Tu étais mon amie, ma compagne de voyage, mon âme sœur; pourtant, ma vie fut plus longue que la tienne. Et c’est ainsi que je me suis retrouvée seule, sans toi, devant un monticule de pierres qui empêcherait les bêtes de prendre ta chair, le cœur ravagé par la peine, l’âme à vif de solitude.
Les années ont passé, sans que je retrouve le repos. Bien que l’amour vient parfois égayer mon chemin, jamais amitié naquit. Je me languissais de notre lien particulier, comparant tout autre être à toi.
Puis, un matin, du haut perché d’un arbre, je t’ai vu. Bien qu’au premier abord, je n’en étais point sûre, quelque chose en moi m’attirait vers toi. Je ne pouvais revivre la déchirure de ta disparition, alors je t’ai observé un temps.
Petite nymphe innocente, tu vagabondais au rythme de tes envies, trait de caractère qui ne semblait pas avoir changé! Et comme d’habitude, il a fallu que tu attires les ennuis. Que croyais-tu? Que les lycanthropes pouvaient être tes amis? Il a bien fallu que j’intervienne, sinon il n’y aurait rien eu à enterrer cette fois. C’était la première fois que tu me voyais, pourtant instinctivement, tu m’as fait confiance et tu t’es mise sous ma protection.
Cela a pris du temps, mais tu as fini par te souvenir. Le lien se fortifiait de plus en plus, et ce, à chaque jour; rien ne pouvait nous séparer autre que la mort. Après maints vagabondages et découvertes dans ce monde, la dame noire vint, cette fois-ci, nous libérer en même temps.
La troisième fois, nous avons grandi ensemble dans un petit village. Deux petites filles qui en tous points ne se ressemblaient pas, tant par la physionomie que par le caractère. Petite et rousse, j’étais impétueuse et survoltée. Tandis que toi, tu étais grande et noire, trop calme et lunatique. Pourtant, nous étions inséparables : tous les mauvais coups que nous partagions, ainsi que les punitions, ha, que de bons souvenirs.
En vieillissant, les gens ont commencé à chuchoter dans notre dos, ne comprenant pas ce qui faisait notre particularité, mais encore moins le lien qui nous unissait. Les superstitions allaient bons trains et comme c’était l’époque, le feu vint nous laver de nos «supposés pêchés».
Cette fois-ci, ce fut plus compliqué. Ça nous a pris du temps afin de se reconnaître… Tant au début nous nous sommes haïs, il a fallu une panne d’électricité pour qu’enfin on décide d’apprendre à mieux se connaitre l’une l’autre. Et seulement, les années nous ont permis de le faire, car bien qu’un lien nous rattachait, je crains que nous nous comprenions parfois qu’à demi.
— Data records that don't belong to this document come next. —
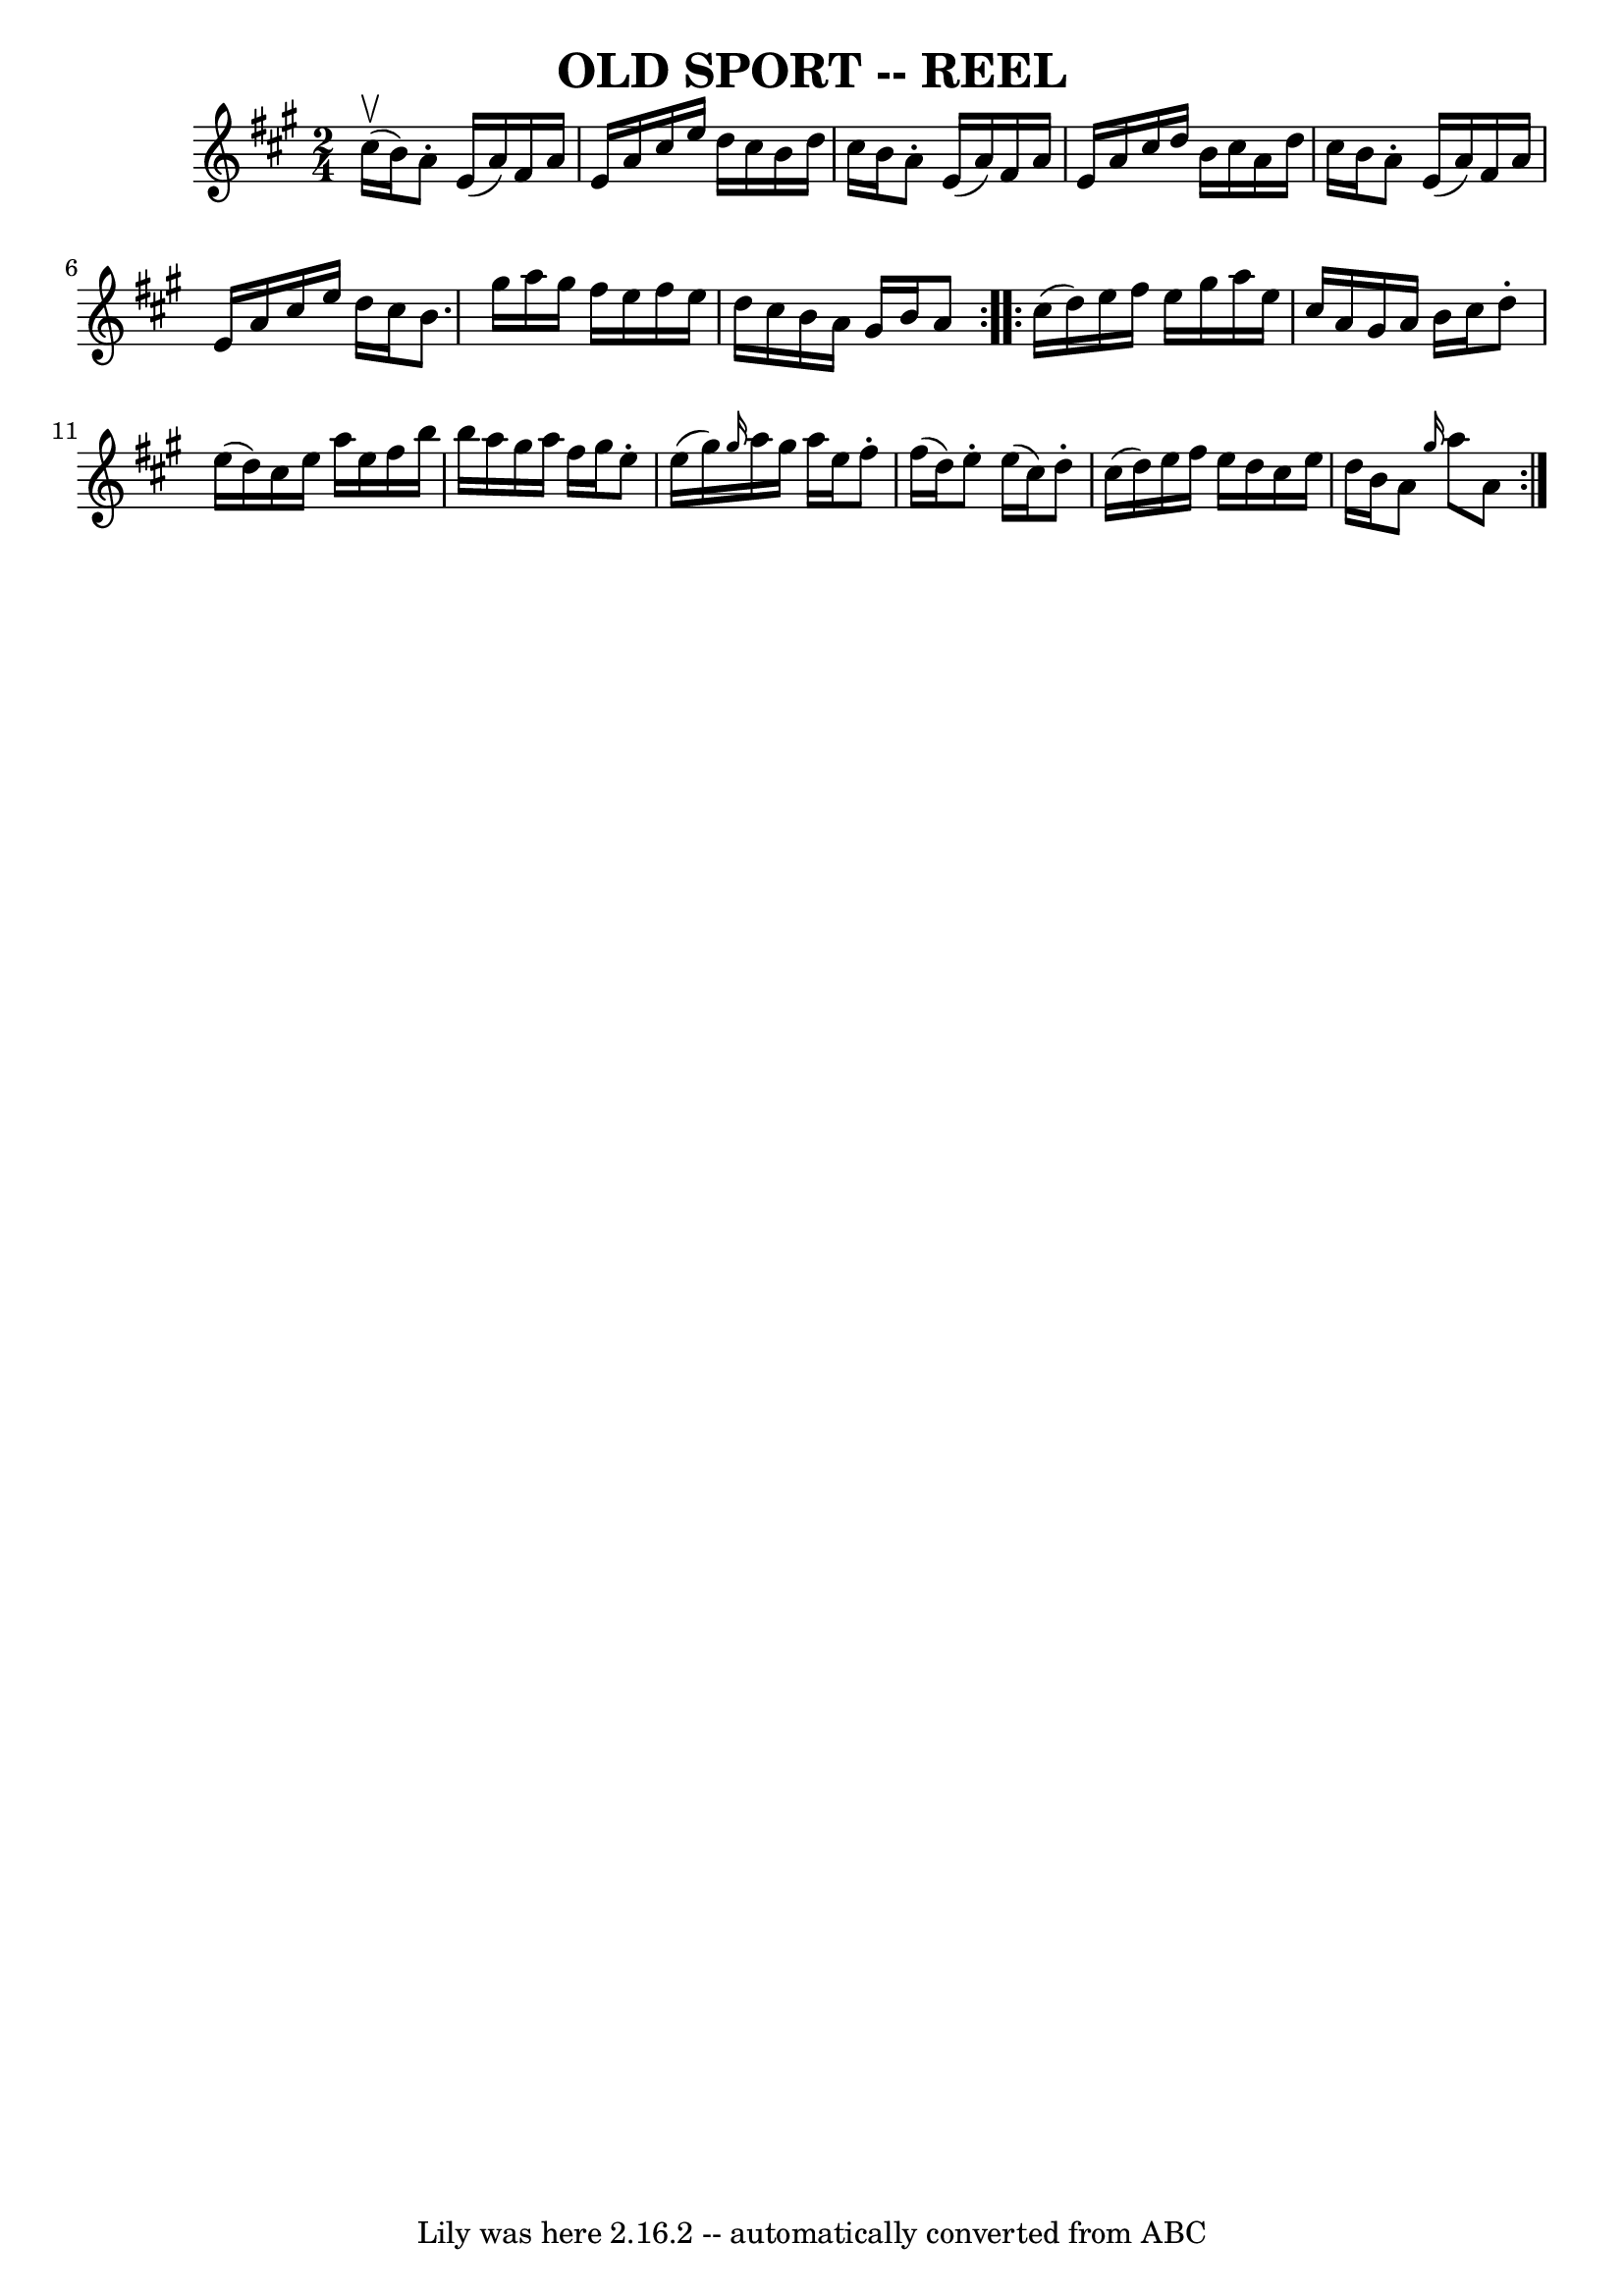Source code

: \version "2.7.40"
\header {
	book = "Ryan's Mammoth Collection of Fiddle Tunes"
	crossRefNumber = "1"
	footnotes = ""
	tagline = "Lily was here 2.16.2 -- automatically converted from ABC"
	title = "OLD SPORT -- REEL"
}
voicedefault =  {
\set Score.defaultBarType = "empty"

\repeat volta 2 {
\time 2/4 \key a \major     cis''16 (^\upbow   b'16  -)       |
   a'8 -. 
  e'16 (   a'16  -)   fis'16    a'16    e'16    a'16    |
   cis''16    
e''16    d''16    cis''16    b'16    d''16    cis''16    b'16    |
   a'8 
-.   e'16 (   a'16  -)   fis'16    a'16    e'16    a'16    |
   cis''16   
 d''16    b'16    cis''16    a'16    d''16    cis''16    b'16    |
     
|
   a'8 -.   e'16 (   a'16  -)   fis'16    a'16    e'16    a'16    
|
   cis''16    e''16    d''16    cis''16    b'8.    gis''16    |
  
 a''16    gis''16    fis''16    e''16    fis''16    e''16    d''16    cis''16   
 |
   b'16    a'16    gis'16    b'16    a'8    }     \repeat volta 2 {   
cis''16 (   d''16  -)       |
   e''16    fis''16    e''16    gis''16    
a''16    e''16    cis''16    a'16    |
   gis'16    a'16    b'16    
cis''16    d''8 -.   e''16 (   d''16  -)   |
   cis''16    e''16    a''16 
   e''16    fis''16    b''16    b''16    a''16    |
   gis''16    a''16   
 fis''16    gis''16    e''8 -.   e''16 (   gis''16  -)   |
     |
 
\grace {    gis''16  }   a''16    gis''16    a''16    e''16    fis''8 -.   
fis''16 (   d''16  -)   |
   e''8 -.   e''16 (   cis''16  -)   d''8 -.   
cis''16 (   d''16  -)   |
   e''16    fis''16    e''16    d''16    
cis''16    e''16    d''16    b'16    |
   a'8  \grace {    gis''16  }   
a''8    a'8    }   
}

\score{
    <<

	\context Staff="default"
	{
	    \voicedefault 
	}

    >>
	\layout {
	}
	\midi {}
}
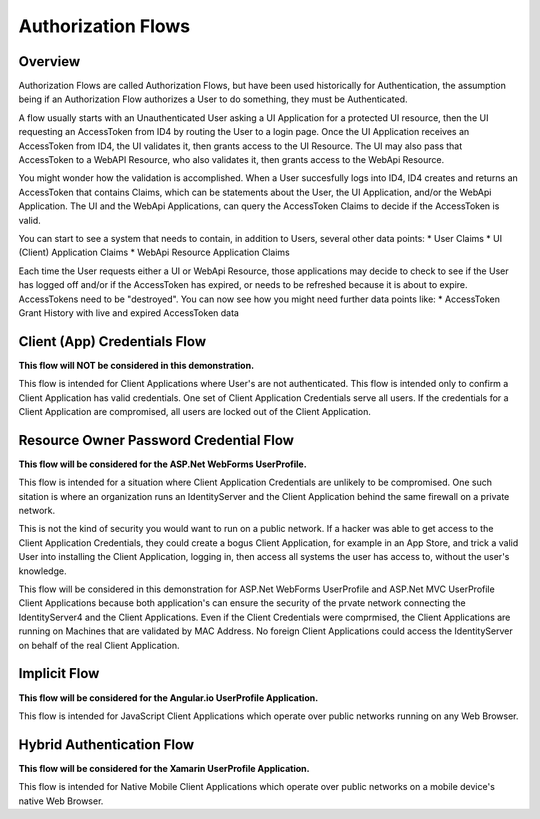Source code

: Authorization Flows
===================

Overview
--------

Authorization Flows are called Authorization Flows, but have been used historically for Authentication, the assumption being if an Authorization Flow authorizes a User to do something, they must be Authenticated.

A flow usually starts with an Unauthenticated User asking a UI Application for a protected UI resource, then the UI requesting an AccessToken from ID4 by routing the User to a login page. Once the UI Application receives an AccessToken from ID4, the UI validates it, then grants access to the UI Resource. The UI may also pass that AccessToken to a WebAPI Resource, who also validates it, then grants access to the WebApi Resource.

You might wonder how the validation is accomplished. When a User succesfully logs into ID4, ID4 creates and returns an AccessToken that contains Claims, which can be statements about the User, the UI Application, and/or the WebApi Application. The UI and the WebApi Applications, can query the AccessToken Claims to decide if the AccessToken is valid.

You can start to see a system that needs to contain, in addition to Users,  several other data points:
* User Claims
* UI (Client) Application Claims
* WebApi Resource Application Claims

Each time the User requests either a UI or WebApi Resource, those applications may decide to check to see if the User has logged off and/or if the AccessToken has expired, or needs to be refreshed because it is about to expire. AccessTokens need to be "destroyed". You can now see how you might need further data points like:
* AccessToken Grant History with live and expired AccessToken data

Client (App) Credentials Flow
-----------------------------

**This flow will NOT be considered in this demonstration.**  

This flow is intended for Client Applications where User's are not authenticated. This flow is intended only to confirm a Client Application has valid credentials. One set of Client Application Credentials serve all users.  If the credentials for a Client Application are compromised, all users are locked out of the Client Application.

Resource Owner Password Credential Flow
---------------------------------------

**This flow will be considered for the ASP.Net WebForms UserProfile.**

This flow is intended for a situation where Client Application Credentials are unlikely to be compromised. One such sitation is where an organization runs an IdentityServer and the Client Application behind the same firewall on a private network. 

This is not the kind of security you would want to run on a public network. If a hacker was able to get access to the Client Application Credentials, they could create a bogus Client Application, for example in an App Store, and trick a valid User into installing the Client Application, logging in, then access all systems the user has access to, without the user's knowledge. 

This flow will be considered in this demonstration for ASP.Net WebForms UserProfile and ASP.Net MVC UserProfile Client Applications because both application's can ensure the security of the prvate network connecting the IdentityServer4 and the Client Applications. Even if the Client Credentials were comprmised, the Client Applications are running on Machines that are validated by MAC Address. No foreign Client Applications could access the IdentityServer on behalf of the real Client Application.

Implicit Flow
-------------

**This flow will be considered for the Angular.io UserProfile Application.**

This flow is intended for JavaScript Client Applications which operate over public networks running on any Web Browser.

Hybrid Authentication Flow
--------------------------

**This flow will be considered for the Xamarin UserProfile Application.**

This flow is intended for Native Mobile Client Applications which operate over public networks on a mobile device's native Web Browser.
Aujourd’hui je peux dire que ma vie sans toi ne serait pas la même, que je ne serai pas la personne que je suis devenue. Tu es ma meilleure amie, mon âme sœur, ma copinours. Ce lien qui a traversé les âges continuera à les traverser, on se retrouvera toujours, qu’importe le lieu, le temps, le moment. Et une chance que les époques évoluent, car je crois qu’encore une fois, nous aurions fini sur le buché!